Beitrag von Henrietta

Die Jugend von heute ist angepasst, konnte man in dieser Woche vielfach lesen: Das ergab die neue Jugendstudie zu Lebenswelten von 14- bis 17-jährigen in Deutschland. Sein wie alle, ist die Devise. Die Jugend ist wenig rebellisch – ok, das wird Eltern von Jugendlichen, die sich gerade deutlich abgrenzen, nur matt lächeln lassen. Aber im Großen und Ganzen kommt es hin, denn die heutigen Jugendlichen sind schon in vergleichsweise toleranten Elternhäusern aufgewachsen, eine deutliche Abgrenzung von der Gesellschaft ist nicht mehr so nötig. Außerdem erleben sie die Welt und auch ihre eigene Zukunft vielfach als unsicher und bedroht, so dass sie mit Zusammenrücken reagieren.

Normal sein, Mainstream sein ist kein Schimpfwort mehr. Das ist die eine Seite der Medaille. Die andere ist: Die Spannbreite dessen, was als „normal“ akzeptiert wird, ist deutlich größer geworden, auch deshalb gibt es weniger Abwanderung aus dem Mainstream in Subkulturen. Die Werte, die Jugendliche darum unisono verteidigen, sind Toleranz und Freiheit. Sie akzeptieren zum Beispiel selbstverständlich religiöse Vielfalt im Freundeskreis, aber sie dulden nicht, wenn religiöse Gründe angeführt werden, um Menschen auszugrenzen und abzuwerten. (Muslimische Jugendliche grenzen sich zudem auch sehr entschieden von religiös begründeter Gewalt ab.) Es ist normal und ok, verschieden zu sein.

Heute gibt es beim Schulparties häufig nicht nur eine Tanzfläche, sondern mehrere mit verschiedenen Musikstilen.
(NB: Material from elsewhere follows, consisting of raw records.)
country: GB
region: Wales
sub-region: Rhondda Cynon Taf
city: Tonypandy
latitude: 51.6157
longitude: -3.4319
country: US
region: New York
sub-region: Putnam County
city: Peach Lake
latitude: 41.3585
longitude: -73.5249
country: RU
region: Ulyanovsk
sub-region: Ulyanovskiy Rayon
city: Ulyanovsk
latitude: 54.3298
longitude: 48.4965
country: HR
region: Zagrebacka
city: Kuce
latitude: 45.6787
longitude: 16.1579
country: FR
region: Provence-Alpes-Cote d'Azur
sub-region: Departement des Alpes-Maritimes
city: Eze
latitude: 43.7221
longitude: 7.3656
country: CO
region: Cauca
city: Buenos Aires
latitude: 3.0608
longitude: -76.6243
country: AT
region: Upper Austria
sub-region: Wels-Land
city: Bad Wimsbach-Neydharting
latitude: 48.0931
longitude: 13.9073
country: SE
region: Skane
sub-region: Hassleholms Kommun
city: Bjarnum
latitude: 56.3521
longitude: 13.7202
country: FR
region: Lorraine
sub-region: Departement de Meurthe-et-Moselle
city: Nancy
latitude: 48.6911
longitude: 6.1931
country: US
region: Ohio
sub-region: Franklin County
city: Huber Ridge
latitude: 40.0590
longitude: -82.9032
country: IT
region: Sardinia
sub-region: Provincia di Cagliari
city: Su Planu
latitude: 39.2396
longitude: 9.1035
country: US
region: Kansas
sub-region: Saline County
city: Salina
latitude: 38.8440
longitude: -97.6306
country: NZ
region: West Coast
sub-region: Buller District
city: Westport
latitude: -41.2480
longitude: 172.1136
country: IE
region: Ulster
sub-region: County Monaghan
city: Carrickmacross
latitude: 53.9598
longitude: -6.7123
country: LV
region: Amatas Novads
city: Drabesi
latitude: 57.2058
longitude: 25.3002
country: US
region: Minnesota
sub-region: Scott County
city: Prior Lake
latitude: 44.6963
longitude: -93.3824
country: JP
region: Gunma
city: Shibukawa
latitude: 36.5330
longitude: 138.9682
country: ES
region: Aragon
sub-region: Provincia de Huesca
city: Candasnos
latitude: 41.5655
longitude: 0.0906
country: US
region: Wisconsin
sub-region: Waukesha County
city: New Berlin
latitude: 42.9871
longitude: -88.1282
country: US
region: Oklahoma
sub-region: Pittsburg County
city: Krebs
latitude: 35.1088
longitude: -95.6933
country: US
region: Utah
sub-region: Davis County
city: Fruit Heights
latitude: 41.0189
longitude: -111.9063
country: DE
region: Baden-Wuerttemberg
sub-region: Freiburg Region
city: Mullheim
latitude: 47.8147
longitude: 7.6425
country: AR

Und wer mit Tanzen nicht so viel anfangen kann, muss nicht unbehaglich am Rand ein bisschen mittun, um akzeptiert zu sein. Natürlich gibt es Erwachsene, die es bedauern, dass die Jugend von heute so wenig rebellisch ist, weil sie selber Teil einer rebellischen Jugend waren und daraus Vorstellungen ableiten, wie Jugend zu sein hat, denen die Jugendlichen heute nicht gerecht werden. Das ist dann schon wieder ein Treppenwitz: Die Jugendlichen ecken dadurch an, dass sie so wenig anecken.

Die Unsicherheit der Welt und die Gruppe der Jugendlichen, die bildungsbenachteiligt und abgehängt sind, sollten die politische Agenda bestimmen: Mehr Gerechtigkeit, mehr Einsatz für dauerhaften Frieden statt noch mehr Umverteilung unter den ohnehin schon Armen (siehe die Pläne, Alleinerziehenden die Hartz-4-Sätze zu kürzen, wenn ihr Kind tageweise beim anderen Elternteil ist)!Die Jugendstudie lässt Defizite eher bei den heute schon verantwortlichen Generationen erkennen, nicht bei der Jugend. Von der können wir eher etwas lernen, vor allem Toleranz und Entspanntheit im Umgang mit Verschiedenheit: Ist doch normal, oder?